Schwenninger hat den Eindruck, dass der Bund der UEFA und seinen Sponsoringpartnern ein Monopolrecht einräumen will, dass ihnen nicht zusteht. Ambush-Marketing sollte erst dann als unlauter gelten, wenn der Werbetreibende nicht die Rechte einer geschützten Marke verletzt, findet der Markenrechtsexperte. Oder etwa den falschen Eindruck kommuniziert, er sei Sponsor des Anlasses.

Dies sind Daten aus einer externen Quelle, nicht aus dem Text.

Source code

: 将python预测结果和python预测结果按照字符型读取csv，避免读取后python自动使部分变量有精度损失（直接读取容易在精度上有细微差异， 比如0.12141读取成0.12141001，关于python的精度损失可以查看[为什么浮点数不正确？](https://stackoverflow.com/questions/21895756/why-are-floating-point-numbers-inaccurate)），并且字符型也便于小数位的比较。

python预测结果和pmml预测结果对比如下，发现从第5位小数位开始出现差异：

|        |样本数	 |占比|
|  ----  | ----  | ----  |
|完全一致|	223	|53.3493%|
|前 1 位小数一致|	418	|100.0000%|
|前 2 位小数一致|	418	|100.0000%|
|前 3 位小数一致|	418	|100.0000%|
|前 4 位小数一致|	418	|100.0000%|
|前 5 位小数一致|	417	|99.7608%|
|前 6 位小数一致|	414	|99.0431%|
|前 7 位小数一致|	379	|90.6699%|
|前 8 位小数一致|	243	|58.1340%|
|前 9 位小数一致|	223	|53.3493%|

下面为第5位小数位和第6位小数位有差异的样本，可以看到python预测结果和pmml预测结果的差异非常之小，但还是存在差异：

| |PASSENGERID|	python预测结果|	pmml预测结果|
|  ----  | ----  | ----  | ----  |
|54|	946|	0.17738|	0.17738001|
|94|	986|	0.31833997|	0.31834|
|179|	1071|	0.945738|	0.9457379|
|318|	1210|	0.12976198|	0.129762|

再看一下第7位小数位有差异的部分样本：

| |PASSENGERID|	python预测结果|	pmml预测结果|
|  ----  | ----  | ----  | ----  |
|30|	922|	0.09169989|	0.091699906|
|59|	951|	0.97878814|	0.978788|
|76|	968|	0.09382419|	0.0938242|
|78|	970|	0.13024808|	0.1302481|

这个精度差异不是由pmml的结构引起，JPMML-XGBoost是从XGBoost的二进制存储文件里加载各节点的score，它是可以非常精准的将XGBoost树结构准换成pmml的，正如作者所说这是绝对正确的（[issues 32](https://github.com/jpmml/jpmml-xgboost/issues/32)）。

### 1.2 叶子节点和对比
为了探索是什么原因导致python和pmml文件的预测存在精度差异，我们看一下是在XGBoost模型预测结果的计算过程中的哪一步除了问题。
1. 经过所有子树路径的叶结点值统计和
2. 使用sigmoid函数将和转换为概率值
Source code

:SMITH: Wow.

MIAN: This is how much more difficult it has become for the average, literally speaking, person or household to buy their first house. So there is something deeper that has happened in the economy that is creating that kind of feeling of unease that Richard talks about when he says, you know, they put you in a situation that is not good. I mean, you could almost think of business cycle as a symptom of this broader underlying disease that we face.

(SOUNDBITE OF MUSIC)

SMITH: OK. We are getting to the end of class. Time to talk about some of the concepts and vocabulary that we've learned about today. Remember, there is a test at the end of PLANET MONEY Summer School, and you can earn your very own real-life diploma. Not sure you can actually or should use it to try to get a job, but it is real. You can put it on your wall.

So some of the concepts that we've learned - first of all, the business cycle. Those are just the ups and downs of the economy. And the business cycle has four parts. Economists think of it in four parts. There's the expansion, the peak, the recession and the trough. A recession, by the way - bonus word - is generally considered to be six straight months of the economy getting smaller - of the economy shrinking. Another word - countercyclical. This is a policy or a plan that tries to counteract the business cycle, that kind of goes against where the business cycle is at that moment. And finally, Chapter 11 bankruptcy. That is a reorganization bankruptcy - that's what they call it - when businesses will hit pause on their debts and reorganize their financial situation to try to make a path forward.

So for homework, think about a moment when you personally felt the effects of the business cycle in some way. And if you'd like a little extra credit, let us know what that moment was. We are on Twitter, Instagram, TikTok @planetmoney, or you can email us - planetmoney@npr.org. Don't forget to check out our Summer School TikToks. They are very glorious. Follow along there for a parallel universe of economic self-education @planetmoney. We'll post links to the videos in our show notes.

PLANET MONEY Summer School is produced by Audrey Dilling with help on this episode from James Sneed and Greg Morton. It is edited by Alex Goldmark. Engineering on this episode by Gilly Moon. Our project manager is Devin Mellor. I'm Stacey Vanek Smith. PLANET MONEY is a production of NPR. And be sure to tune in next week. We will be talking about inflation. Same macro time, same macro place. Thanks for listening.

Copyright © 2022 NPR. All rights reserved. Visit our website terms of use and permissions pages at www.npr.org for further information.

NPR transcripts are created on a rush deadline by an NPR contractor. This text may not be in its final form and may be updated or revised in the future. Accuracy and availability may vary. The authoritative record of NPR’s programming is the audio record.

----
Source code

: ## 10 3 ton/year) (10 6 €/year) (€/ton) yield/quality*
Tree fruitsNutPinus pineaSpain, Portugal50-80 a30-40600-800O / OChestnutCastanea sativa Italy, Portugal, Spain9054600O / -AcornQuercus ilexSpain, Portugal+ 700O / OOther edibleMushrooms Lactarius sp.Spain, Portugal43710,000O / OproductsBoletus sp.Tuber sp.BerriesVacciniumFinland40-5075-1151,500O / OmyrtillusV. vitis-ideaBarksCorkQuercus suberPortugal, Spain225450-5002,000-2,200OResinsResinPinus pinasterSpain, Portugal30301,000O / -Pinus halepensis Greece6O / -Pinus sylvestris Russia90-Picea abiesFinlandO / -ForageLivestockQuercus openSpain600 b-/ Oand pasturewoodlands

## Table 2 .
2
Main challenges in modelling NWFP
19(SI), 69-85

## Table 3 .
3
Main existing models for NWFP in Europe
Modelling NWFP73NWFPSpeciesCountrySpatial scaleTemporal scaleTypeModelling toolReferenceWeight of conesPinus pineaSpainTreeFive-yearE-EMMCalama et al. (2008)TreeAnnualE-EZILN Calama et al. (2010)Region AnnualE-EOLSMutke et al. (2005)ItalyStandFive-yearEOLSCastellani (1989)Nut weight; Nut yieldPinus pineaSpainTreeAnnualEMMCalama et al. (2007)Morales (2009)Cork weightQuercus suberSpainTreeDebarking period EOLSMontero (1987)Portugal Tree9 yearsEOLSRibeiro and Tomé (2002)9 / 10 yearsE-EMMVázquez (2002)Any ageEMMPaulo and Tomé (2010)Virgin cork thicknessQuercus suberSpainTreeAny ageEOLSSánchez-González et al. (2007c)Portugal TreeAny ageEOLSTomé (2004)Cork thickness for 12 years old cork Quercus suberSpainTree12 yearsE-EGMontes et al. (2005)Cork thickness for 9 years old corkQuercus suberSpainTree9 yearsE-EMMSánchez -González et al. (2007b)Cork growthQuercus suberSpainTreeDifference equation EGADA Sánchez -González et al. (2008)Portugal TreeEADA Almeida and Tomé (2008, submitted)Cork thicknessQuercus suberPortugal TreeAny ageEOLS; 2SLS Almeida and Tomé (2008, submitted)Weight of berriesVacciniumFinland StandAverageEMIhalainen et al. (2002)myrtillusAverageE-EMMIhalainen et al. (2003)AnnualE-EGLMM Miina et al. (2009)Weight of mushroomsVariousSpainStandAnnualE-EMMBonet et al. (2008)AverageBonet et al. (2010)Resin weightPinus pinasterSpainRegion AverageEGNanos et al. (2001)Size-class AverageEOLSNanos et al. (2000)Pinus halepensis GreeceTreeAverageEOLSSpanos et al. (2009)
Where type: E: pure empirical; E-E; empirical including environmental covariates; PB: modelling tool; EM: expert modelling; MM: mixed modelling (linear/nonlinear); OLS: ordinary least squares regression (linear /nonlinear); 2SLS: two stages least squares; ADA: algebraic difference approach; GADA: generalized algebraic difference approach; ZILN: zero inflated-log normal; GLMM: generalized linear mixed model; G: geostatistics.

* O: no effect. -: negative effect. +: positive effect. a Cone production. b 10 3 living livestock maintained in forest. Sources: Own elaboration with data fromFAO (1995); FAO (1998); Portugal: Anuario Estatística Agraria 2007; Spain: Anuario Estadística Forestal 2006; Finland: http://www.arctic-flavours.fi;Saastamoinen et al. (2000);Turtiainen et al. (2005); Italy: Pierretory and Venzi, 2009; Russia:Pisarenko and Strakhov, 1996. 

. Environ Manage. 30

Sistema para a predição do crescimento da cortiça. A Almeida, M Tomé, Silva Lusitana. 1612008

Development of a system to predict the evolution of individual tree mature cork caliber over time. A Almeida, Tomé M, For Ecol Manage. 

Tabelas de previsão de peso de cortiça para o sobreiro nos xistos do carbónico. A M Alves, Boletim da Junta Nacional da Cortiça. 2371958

Schwenninger beruft sich in seiner Argumentation mitunter auf ein Urteil des Deutschen Bundesgerichtshofs. Dieses hielt vor Kurzem fest, dass der Begriff "Fussball WM 2006" keine geschützte Marke sein kann, da er bloss eine Bezeichnung für eine Sportveranstaltung ist ("persoenlich.com" berichtete). "Somit ist dieser Begriff im geschäftlichen Verkehr frei benutzbar", urteilt Schwenninger. Er sieht keine grösseren Unterschiede zwischen der Rechtlage in Deutschland jener in der Schweiz. Dazu kommt: Der im Gesetzesentwurf verankerte Begriff "Schmarotzerische Werbung" erachtet der Jurist als unklar und nicht dazu geeignet, einen neuen Straftatbestand einzuführen.
Die neuen Bestimmungen würden eine ganze Reihe von Werbekampagnen treffen, die derzeit laufen. So etwa die Panasonic-Kampagne, die ihre Fernseher mit einer Kampagne mit dem Claim "Das Runde muss in das Eckige" bewirbt. "Nach den Erläuterungen im Begleitbericht soll das wohl unzulässig sein", erklärt Schwenninger. Er vermutet, dass nicht nur die Uefa, sondern auch die Fifa beim Bundesrat für das neue Gesetz lobbyiert hat. Ob Schweizer Werbung sich Schwenningers Auffassung anschliesst, ist noch nicht sicher. Der Verband will sich in seiner nächsten Sitzung mit dem Gesetzesentwurf befassen.